5. California is now a valuable touchstone to the country, a warning of what not to do. Rarely has a single generation inherited so much natural wealth and bounty from the investment and hard work of those more noble now resting in our cemeteries—and squandered that gift within a generation. Compare the vast gulf from old Governor Pat Brown to Gray Davis or Arnold Schwarzenegger. We did not invest in many dams, canals, rails, and airports (though we use them all to excess); we sued each other rather than planned; wrote impact statements rather than left behind infrastructure; we redistributed, indulged, blamed, and so managed all at once to create a state with about the highest income and sales taxes and the worst schools, roads, hospitals, and airports. A walk through downtown San Francisco, a stroll up the Fresno downtown mall, a drive along highway 101 (yes, in many places it is still a four-lane, pot-holed highway), an afternoon at LAX, a glance at the catalogue of Cal State Monterey, a visit to the park in Parlier—all that would make our forefathers weep. We can’t build a new nuclear plant; can’t drill a new offshore oil well; can’t build an all-weather road across the Sierra; can’t build a few tracts of new affordable houses in the Bay Area; can’t build a dam for a water-short state; and can’t create even a mediocre passenger rail system. Everything else—well, we do that well.
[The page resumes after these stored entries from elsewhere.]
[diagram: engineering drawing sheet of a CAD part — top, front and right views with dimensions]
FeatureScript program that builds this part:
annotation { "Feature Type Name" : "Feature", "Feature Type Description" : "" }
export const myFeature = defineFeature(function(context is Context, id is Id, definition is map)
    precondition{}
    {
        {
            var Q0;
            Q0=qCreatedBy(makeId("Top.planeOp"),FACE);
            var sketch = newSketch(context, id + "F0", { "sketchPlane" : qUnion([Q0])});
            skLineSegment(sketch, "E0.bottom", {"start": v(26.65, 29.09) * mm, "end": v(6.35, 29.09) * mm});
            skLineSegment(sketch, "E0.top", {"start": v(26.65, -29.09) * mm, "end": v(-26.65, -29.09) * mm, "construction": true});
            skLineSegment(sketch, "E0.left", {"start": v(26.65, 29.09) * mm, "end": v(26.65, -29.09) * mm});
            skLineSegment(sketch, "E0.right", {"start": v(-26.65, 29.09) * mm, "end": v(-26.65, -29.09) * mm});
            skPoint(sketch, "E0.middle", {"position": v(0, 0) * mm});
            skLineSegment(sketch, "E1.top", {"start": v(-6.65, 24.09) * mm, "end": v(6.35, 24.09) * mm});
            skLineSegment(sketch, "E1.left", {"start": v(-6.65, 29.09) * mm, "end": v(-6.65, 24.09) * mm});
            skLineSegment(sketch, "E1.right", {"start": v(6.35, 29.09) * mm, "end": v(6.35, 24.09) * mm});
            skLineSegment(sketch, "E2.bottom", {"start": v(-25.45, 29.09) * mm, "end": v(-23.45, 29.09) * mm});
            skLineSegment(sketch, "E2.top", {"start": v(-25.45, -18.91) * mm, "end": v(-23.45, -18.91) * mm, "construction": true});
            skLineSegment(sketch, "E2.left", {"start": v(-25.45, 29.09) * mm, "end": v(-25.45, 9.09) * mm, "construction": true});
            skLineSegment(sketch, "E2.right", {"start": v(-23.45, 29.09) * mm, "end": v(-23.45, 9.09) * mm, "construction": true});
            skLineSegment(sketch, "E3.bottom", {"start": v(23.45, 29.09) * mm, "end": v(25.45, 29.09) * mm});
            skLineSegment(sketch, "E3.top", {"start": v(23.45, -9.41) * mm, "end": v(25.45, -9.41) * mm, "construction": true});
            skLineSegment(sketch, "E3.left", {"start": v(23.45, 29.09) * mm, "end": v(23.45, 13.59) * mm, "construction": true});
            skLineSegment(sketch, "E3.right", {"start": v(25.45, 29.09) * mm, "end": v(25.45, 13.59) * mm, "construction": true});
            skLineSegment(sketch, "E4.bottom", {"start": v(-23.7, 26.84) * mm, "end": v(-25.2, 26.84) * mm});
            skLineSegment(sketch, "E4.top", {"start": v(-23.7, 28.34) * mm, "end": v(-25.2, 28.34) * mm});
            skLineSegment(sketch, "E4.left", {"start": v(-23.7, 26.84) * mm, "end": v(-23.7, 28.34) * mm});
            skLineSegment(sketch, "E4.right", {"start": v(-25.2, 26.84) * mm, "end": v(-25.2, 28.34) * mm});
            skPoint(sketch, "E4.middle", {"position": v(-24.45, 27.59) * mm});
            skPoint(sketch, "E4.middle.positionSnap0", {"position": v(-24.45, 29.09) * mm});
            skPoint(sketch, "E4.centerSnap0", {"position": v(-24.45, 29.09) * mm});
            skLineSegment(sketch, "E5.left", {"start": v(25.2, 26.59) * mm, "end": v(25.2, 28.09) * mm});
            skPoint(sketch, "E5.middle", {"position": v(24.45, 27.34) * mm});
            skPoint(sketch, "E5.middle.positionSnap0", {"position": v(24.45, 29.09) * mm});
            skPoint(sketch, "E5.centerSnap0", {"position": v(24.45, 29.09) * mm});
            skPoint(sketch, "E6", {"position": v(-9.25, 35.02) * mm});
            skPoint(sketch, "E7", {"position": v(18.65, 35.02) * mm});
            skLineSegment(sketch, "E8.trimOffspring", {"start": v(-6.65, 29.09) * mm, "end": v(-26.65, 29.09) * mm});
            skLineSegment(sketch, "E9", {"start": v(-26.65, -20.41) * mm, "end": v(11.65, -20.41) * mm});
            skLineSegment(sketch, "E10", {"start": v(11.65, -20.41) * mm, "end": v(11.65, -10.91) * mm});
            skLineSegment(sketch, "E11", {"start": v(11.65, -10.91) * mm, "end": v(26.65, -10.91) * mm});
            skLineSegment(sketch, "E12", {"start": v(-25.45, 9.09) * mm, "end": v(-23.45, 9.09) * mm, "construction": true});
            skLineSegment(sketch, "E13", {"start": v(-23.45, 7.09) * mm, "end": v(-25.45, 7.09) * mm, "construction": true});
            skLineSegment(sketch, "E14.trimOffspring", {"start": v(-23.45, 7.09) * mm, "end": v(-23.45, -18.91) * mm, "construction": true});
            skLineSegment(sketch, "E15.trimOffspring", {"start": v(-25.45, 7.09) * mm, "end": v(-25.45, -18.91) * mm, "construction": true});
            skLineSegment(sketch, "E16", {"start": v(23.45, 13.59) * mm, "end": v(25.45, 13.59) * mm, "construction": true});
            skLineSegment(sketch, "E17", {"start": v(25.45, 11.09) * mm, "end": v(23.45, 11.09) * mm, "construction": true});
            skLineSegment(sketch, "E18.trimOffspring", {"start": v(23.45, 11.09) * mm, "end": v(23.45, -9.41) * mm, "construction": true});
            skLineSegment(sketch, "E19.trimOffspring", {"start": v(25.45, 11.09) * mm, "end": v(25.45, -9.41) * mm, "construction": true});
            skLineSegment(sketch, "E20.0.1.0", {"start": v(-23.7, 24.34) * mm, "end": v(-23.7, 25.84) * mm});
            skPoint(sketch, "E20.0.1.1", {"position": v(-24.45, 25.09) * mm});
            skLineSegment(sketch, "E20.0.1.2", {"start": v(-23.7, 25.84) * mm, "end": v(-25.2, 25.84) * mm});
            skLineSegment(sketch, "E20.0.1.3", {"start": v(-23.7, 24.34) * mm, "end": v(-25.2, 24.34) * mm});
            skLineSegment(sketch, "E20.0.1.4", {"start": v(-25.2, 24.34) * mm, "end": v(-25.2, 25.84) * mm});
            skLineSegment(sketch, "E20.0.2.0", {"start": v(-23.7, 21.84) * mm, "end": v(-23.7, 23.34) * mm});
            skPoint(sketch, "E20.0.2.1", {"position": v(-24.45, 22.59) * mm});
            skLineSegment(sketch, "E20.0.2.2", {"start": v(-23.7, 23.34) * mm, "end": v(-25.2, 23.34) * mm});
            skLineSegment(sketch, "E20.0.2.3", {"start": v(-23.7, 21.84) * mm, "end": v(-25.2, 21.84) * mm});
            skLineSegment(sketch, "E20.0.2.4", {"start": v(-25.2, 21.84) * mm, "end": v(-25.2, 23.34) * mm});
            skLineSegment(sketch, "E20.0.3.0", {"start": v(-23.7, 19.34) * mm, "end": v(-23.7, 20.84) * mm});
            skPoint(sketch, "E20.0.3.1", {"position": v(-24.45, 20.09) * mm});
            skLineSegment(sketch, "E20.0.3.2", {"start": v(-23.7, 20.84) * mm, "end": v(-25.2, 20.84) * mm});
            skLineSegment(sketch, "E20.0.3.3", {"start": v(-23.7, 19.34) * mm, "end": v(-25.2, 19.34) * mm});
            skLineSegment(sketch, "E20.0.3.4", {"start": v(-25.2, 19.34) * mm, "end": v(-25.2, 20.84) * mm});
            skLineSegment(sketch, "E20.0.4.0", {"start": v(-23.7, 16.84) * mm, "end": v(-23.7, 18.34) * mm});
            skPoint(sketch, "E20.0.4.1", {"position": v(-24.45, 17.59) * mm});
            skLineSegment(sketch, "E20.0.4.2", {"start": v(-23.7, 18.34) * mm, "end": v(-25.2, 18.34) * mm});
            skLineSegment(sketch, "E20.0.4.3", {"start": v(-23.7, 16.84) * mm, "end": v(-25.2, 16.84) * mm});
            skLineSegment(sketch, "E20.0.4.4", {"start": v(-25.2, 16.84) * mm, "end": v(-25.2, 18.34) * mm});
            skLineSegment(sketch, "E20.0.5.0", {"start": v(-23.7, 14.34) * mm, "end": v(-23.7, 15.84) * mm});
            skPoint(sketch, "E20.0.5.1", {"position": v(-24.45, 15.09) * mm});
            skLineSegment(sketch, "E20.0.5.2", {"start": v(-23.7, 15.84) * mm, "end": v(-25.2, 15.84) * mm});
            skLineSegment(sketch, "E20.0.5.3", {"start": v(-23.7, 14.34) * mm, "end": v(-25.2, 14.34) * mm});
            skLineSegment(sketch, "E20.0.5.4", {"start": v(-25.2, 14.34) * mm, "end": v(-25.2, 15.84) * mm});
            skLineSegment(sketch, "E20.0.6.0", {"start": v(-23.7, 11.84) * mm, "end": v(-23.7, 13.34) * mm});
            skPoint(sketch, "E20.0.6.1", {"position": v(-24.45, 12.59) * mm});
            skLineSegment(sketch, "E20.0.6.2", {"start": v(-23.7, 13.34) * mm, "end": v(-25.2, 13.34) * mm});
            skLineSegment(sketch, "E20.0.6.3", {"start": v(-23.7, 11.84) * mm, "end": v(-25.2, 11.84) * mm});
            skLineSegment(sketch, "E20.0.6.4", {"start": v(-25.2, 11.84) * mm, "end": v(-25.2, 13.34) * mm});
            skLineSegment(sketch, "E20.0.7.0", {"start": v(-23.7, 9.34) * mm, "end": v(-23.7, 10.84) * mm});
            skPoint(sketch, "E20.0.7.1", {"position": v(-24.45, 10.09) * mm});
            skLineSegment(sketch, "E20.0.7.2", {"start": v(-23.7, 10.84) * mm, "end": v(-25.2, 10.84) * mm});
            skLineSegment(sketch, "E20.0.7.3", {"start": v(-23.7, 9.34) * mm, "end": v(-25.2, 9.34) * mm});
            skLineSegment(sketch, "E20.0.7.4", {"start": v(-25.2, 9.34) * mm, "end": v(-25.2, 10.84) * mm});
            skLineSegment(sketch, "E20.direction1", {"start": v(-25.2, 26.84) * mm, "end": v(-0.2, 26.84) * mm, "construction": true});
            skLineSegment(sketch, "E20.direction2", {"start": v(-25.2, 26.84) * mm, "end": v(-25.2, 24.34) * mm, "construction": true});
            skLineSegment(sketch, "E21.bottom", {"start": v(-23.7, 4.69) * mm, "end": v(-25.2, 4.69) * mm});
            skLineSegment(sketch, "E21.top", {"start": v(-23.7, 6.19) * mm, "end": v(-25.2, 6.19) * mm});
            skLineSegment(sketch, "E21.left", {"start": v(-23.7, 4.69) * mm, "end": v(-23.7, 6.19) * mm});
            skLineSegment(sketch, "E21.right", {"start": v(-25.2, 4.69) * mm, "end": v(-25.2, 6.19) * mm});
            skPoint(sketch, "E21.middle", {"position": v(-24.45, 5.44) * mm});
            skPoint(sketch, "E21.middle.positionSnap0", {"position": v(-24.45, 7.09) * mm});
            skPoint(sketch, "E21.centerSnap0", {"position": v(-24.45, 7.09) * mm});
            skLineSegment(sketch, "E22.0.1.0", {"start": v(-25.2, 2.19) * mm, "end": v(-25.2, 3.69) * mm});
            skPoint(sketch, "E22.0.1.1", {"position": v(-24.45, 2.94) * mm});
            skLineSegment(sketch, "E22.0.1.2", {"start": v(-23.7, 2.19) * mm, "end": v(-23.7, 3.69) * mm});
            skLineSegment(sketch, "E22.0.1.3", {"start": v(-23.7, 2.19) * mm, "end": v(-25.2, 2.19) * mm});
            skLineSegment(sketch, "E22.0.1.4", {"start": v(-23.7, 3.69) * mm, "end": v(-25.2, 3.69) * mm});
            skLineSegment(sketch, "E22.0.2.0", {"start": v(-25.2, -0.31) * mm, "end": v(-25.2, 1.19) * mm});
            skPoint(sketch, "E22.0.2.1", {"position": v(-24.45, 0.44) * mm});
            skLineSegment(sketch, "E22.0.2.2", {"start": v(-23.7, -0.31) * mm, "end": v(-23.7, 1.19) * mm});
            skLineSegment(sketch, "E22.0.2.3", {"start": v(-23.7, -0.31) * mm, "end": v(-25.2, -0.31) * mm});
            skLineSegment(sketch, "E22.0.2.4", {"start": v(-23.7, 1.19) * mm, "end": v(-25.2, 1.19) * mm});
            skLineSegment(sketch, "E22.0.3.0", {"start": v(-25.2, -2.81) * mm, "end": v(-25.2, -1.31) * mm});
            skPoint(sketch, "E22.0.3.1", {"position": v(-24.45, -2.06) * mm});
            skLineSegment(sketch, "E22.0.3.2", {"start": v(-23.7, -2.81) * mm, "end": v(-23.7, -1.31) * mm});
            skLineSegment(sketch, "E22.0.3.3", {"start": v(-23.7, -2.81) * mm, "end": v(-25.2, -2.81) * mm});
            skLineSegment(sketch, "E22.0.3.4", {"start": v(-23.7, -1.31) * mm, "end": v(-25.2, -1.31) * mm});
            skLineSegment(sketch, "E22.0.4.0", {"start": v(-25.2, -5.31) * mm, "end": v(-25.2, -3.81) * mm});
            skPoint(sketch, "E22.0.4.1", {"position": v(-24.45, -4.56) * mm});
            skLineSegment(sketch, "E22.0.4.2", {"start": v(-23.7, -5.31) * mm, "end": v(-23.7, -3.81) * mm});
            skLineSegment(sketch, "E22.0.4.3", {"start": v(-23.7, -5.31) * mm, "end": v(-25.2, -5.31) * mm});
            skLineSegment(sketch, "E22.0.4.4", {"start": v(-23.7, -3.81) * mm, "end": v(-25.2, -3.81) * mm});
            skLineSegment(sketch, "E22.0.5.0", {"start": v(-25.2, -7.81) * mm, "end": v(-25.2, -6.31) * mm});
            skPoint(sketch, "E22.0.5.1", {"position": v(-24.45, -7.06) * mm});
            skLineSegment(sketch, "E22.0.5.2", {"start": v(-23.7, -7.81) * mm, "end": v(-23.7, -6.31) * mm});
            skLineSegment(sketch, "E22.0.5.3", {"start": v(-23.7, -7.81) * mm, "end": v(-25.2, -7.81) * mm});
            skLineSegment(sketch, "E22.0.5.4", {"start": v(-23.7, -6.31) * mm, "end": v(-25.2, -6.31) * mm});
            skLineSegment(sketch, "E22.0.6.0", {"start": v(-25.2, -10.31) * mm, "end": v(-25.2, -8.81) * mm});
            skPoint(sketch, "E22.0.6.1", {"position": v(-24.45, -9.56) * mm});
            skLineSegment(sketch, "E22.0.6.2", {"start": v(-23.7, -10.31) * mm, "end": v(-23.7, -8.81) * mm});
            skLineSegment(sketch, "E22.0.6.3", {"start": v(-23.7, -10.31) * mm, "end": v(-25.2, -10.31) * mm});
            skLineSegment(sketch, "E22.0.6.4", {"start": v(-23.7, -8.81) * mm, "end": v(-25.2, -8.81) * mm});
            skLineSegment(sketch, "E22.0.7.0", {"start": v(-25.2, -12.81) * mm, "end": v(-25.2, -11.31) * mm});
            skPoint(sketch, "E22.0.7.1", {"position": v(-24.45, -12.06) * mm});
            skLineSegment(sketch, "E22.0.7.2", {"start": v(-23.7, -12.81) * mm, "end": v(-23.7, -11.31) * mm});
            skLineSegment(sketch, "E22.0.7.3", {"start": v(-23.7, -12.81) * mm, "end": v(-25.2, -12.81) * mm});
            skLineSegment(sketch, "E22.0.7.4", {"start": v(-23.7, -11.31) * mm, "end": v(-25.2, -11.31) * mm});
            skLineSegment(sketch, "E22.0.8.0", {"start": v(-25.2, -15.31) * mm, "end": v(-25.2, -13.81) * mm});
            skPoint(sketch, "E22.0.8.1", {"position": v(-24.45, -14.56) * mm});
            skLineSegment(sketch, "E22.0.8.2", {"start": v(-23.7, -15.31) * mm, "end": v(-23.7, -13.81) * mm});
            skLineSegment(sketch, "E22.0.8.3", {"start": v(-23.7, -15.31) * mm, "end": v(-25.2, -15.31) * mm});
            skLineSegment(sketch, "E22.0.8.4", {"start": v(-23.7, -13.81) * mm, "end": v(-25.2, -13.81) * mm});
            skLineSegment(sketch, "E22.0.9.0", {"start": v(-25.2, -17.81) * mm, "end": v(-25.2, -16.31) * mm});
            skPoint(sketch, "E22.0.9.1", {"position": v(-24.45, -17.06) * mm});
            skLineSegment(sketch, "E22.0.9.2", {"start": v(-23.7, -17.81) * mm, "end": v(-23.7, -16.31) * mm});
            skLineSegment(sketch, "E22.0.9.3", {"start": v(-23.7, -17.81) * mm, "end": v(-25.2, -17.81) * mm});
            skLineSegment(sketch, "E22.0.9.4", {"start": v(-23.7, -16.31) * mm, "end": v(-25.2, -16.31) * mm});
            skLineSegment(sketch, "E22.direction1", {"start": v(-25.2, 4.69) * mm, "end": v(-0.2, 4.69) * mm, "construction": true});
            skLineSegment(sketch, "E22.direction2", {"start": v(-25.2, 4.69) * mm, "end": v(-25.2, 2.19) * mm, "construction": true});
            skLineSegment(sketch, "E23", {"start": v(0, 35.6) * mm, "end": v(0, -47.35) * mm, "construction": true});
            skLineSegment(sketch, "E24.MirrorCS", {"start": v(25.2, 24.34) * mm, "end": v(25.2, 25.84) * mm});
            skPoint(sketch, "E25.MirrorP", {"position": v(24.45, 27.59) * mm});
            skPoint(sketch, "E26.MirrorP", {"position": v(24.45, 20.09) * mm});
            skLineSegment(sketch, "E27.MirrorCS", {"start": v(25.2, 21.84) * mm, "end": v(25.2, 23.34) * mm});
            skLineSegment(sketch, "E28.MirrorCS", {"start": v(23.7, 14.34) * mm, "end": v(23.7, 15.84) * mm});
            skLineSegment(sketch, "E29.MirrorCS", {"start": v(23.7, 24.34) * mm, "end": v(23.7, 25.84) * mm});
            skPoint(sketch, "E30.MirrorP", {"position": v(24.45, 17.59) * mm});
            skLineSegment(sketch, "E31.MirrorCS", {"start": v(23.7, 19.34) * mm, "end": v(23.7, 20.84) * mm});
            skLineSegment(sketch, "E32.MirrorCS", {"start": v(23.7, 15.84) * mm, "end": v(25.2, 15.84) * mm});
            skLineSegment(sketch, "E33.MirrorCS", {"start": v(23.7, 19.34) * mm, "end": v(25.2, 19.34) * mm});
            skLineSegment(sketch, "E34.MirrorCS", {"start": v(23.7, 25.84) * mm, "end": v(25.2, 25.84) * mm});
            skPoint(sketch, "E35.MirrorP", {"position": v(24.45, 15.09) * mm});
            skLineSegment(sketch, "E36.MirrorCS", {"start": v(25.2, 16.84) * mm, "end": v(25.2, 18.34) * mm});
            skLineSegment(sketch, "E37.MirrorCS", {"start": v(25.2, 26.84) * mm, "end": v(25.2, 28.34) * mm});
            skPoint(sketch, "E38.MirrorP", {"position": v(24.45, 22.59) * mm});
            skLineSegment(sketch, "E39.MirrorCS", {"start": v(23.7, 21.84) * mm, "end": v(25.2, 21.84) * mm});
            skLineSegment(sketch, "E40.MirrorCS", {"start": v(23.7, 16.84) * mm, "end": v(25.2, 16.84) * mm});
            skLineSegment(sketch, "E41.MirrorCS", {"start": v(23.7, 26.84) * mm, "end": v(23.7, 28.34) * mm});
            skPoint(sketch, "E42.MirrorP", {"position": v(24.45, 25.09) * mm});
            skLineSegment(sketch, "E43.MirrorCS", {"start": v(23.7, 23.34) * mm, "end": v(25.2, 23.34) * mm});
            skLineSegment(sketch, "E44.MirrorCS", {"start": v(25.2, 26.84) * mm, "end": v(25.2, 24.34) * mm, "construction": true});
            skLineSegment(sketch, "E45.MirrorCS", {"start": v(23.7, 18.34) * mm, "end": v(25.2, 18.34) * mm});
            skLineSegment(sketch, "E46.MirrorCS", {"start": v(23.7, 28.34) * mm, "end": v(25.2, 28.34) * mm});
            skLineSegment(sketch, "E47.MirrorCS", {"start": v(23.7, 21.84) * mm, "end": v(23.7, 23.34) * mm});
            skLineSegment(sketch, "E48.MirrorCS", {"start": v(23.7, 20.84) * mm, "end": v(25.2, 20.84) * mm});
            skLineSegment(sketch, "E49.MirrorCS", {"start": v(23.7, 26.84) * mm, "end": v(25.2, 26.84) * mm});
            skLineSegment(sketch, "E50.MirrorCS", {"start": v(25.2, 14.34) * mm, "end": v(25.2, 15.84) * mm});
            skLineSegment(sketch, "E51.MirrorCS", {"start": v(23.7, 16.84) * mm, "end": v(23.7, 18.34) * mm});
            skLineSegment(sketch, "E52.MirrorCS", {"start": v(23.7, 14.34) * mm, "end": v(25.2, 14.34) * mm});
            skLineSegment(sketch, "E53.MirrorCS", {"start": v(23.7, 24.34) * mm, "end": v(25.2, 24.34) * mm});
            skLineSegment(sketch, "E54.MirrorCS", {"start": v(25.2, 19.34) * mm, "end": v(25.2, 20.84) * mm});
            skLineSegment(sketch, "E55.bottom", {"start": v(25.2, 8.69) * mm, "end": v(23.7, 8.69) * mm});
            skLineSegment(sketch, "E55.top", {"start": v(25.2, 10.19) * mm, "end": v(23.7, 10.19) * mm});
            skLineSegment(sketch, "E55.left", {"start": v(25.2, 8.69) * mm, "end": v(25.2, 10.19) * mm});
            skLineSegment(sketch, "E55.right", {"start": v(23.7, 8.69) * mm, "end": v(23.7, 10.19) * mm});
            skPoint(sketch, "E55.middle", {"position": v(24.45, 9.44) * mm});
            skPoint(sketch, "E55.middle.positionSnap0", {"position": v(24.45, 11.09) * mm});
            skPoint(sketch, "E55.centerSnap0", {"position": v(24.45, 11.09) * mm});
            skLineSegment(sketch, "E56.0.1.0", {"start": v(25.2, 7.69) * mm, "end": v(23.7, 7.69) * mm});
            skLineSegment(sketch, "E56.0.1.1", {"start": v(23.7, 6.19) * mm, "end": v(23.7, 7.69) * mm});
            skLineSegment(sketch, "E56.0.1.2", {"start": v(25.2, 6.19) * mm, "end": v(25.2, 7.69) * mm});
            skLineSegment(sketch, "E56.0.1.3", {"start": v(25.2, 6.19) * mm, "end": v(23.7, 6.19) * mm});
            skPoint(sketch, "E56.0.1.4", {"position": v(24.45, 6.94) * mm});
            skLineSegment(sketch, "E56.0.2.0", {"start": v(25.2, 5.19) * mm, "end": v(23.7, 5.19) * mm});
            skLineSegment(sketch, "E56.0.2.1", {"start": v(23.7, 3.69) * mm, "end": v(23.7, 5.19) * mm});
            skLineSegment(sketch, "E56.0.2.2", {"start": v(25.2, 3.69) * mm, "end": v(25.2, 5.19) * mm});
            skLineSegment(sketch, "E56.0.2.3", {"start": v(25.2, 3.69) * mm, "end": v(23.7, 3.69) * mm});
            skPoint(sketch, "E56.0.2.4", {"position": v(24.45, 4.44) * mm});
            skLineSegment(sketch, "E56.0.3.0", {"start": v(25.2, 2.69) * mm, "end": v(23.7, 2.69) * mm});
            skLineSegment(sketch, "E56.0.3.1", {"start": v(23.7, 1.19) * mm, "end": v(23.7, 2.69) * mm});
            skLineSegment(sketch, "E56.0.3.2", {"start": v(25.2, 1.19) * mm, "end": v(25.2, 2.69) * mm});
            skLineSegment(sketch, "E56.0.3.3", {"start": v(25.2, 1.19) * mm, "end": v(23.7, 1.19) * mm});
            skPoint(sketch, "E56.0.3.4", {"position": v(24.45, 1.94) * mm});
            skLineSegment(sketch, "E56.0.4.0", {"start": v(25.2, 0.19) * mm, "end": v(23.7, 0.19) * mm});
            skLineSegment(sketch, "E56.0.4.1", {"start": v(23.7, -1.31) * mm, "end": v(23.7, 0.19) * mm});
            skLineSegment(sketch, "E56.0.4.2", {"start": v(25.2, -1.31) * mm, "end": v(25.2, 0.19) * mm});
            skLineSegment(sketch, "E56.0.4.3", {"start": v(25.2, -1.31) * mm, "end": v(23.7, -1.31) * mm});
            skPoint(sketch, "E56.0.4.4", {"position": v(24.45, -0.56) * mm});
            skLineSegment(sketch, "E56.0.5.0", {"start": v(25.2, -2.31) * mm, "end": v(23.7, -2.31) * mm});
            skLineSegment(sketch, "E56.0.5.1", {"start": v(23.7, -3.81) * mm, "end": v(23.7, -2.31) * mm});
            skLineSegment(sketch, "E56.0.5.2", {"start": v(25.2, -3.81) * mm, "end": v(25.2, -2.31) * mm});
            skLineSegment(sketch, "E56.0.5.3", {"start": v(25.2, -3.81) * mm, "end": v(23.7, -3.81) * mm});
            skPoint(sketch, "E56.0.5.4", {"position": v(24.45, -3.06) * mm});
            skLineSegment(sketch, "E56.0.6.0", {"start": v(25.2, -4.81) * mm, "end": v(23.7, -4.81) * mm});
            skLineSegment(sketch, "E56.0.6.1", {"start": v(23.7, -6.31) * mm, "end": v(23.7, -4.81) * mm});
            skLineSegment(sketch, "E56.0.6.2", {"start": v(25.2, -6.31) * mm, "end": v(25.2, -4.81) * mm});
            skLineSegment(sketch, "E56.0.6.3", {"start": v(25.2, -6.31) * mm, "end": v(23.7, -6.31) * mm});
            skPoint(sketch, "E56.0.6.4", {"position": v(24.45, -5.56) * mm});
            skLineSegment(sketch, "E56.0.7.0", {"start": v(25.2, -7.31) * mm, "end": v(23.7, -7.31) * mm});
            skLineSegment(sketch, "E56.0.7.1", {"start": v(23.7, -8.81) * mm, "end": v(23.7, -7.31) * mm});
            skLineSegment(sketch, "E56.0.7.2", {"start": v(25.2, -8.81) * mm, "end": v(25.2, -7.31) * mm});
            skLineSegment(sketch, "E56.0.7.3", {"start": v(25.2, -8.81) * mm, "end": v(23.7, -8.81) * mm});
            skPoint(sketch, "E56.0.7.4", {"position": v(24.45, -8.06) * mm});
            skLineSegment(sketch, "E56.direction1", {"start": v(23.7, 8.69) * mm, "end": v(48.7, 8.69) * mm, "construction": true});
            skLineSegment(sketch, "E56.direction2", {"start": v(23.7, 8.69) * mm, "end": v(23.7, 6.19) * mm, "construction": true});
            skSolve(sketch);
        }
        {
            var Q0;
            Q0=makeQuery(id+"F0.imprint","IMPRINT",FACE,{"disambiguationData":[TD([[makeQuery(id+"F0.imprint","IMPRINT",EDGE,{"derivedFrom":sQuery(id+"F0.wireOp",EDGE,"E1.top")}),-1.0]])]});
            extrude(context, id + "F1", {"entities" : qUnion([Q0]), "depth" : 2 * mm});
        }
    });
10. The K-12 public education system is essentially wrecked. No longer can any professor expect an incoming college freshman to know what Okinawa, John Quincy Adams, Shiloh, the Parthenon, the Reformation, John Locke, the Second Amendment, or the Pythagorean Theorem is. An entire American culture, the West itself, its ideas and experiences, have simply vanished on the altar of therapy. This upcoming generation knows instead not to judge anyone by absolute standards (but not why so); to remember to say that its own Western culture is no different from, or indeed far worse than, the alternatives; that race, class, and gender are, well, important in some vague sense; that global warming is manmade and very soon will kill us all; that we must have hope and change of some undefined sort; that AIDs is no more a homosexual- than a heterosexual-prone disease; and that the following things and people for some reason must be bad, or at least must in public company be said to be bad (in no particular order): Wal-Mart, cowboys, the Vietnam War, oil companies, coal plants, nuclear power, George Bush, chemicals, leather, guns, states like Utah and Kansas, Sarah Palin, vans and SUVs.